Get the 2hp Snare sample pack for free at Wavparty.

The 2hp modules are popular because they cram solid functionality into a tiny footprint at a good price. They do a great job of giving you CV/manual control of the most important elements of a given module, but at that size there’s just not a lot or room for many knobs or jacks. I’ve always thought of my 2hp Snare as a nice but basic module to generate a pretty narrow spectrum of x0xish snare sounds--until I started sampling it.

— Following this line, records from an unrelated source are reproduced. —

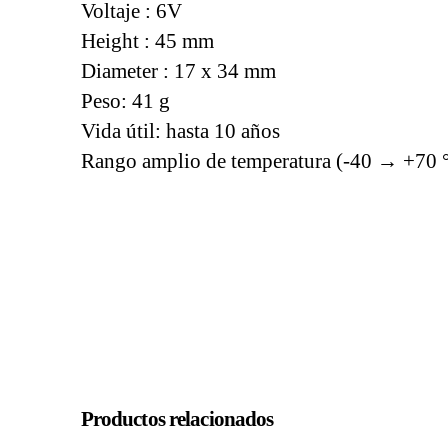
Voltaje : 6V
Height : 45 mm
Diameter : 17 x 34 mm
Peso: 41 g
Vida útil: hasta 10 años
Rango amplio de temperatura (-40 → +70 
Productos relacionados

It turns out you can do some wild stuff with it, including respectable bass drum sounds. I put together a sample pack of 86 2hp Snare sounds (some dry, many running through filters, a wave folder, and/or other effects) including:

42 snares
21 kick drums (16 of them tuned to C)
9 high hats
8 melodic sounds (tuned to C)
4 percussion sounds
2 claps

This demo track was put together in Ableton Live with a big drum rack and a few instances of Simpler (for the melodic parts). There is a bit of filtering and pitching of samples and some compression/EQ on the master bus, but everything else is dry. Every sound you hear is from the sample pack:


Final thoughts:

  • The short decay time is kind of limiting for kick drums. Not that I’m complaining, it’s crazy that a snare module can even do this.
  • Most of the kicks are beefed up by running them through a wave folder. They’re also a little noisy. Uh, just embrace the grunginess.
  • I’m very OK with the inherent tradeoffs of the 2hp modules, but MAN is it hard tuning sounds with that tiny pitch knob.
  • I’m planning on doing this for some other drum modules. I started with this module because it was supposed to be easy, just a few snares, right?
  • This blog is a static Jekyll site hosted on Netlify so I wanted to figure out a good way to outsource file downloads. I’m trying out Gumroad with a pay-what-you-want price that defaults to $0. We’ll see.